It was late afternoon in June and the tide was down so the black rocks and their weed were exposed to the sun and the shallow pools were dried out and empty.
Miss Sarah Carmichael from Dublin sat by the round table on the lawn in front of the Cottage. She was by herself and waiting for tea. She wondered why she was here and she thought of the boy who had come into class late that morning his hair still wet with the sea, dried salt on his skin and his white shirt stained with pale traces of blood.
She tried not to think on the talk in the kitchen behind her. Miriam Black-Fore and Bridget her cook were boiling the kettle and settling the tray and to Sarah Carmichael and their voices were quiet.
The was a breeze blowing now and it moved through the fuschia hedge with a quiet rustling sound. On the lawn in front of her two yellow wagtails crossed to and fro darting across the grass.
‘Miss Carmichael I am so glad we have you at last. We can talk about books.’
Sarah turned at the voice and watched as Miriam came out of the kitchen carrying a tray. She half rose from her chair as Miriam put the tray on the table. There was a pot, two cups and their saucers, milk and sugar, all, Sarah saw, good china.
‘Sit down. Sit down’ Miriam said.’ Now what shall we call you. Miss Carmichael can be left in the schoolroom. Tell me what is your name and then we can get to know each other.’

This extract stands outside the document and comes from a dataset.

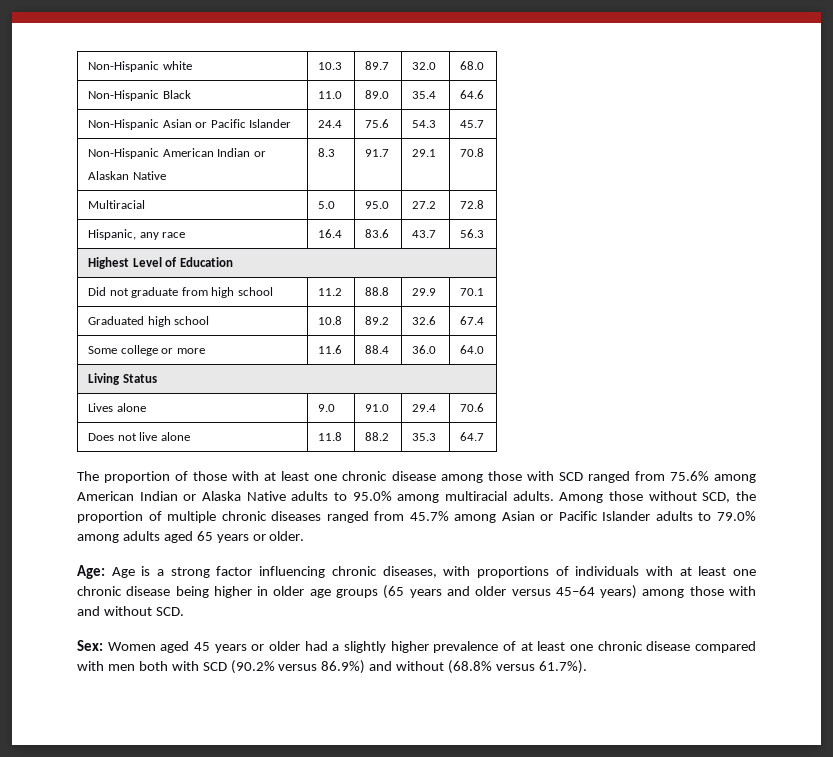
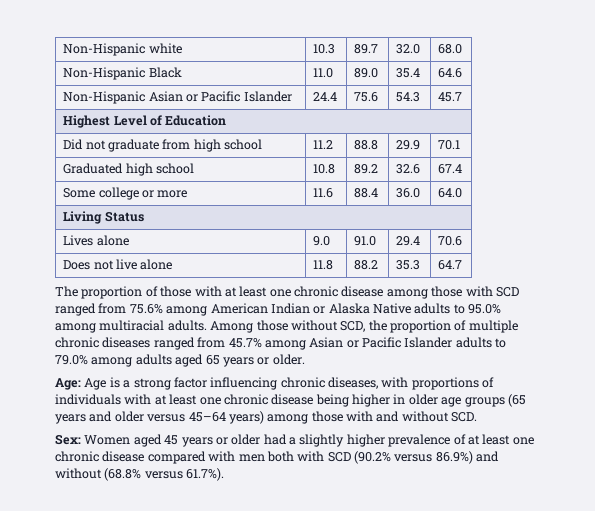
[88,148,266,159] [88,171,166,180] [318,148,336,157] [365,149,390,157] [412,149,437,157] [460,148,485,157] [88,200,146,209] [318,201,336,209] [365,201,390,209] [412,201,437,209] [460,200,485,209] [88,229,186,240] [318,229,343,238] [365,229,390,238] [412,230,437,238] [460,229,485,238] // Non-Hispanic American Indian or // Alaskan Native | 8.3 | 91.7 | 29.1 | 70.8 // Multiracial | 5.0 | 95.0 | 27.2 | 72.8 // Hispanic, any race | 16.4 | 83.6 | 43.7 | 56.3 -> (463, 97) none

‘Sarah, Miss Black-Fore, my name is Sarah. And Miss Black-Fore thank you for this. Your house, the Cottage and the garden it’s beautiful. The place is beautiful but here hidden away with the sea…’
Sarah stopped after the rush of words and the two women looked out down the garden out over the beach and onto the sea. The light caught at the water and Sarah lifted her hand to her eyes to cover them from the glare.
‘Call me Miriam. Black-Fore’s an old name. Now let me pour you the tea. Milk? Sugar? And you can tell me why you are here.’
‘But before that I must tell you. I have a friend. She is a writer from London. She is coming to stay for a month this summer and I am sure she would want to meet you.’
Sarah caught at this. They had only just met. How would her friend this writer know enough about her to want to meet her. What would they talk about. She thought on the small pile of books she brought with her, romantic novels, she had six of them, by various authors, and she picked through them re-reading those bits that she liked over and over and then stumbling upon a passage forgotten. They were her books. She could not talk about them.
She turned and smiled at Miriam and started to tell her just why she was here.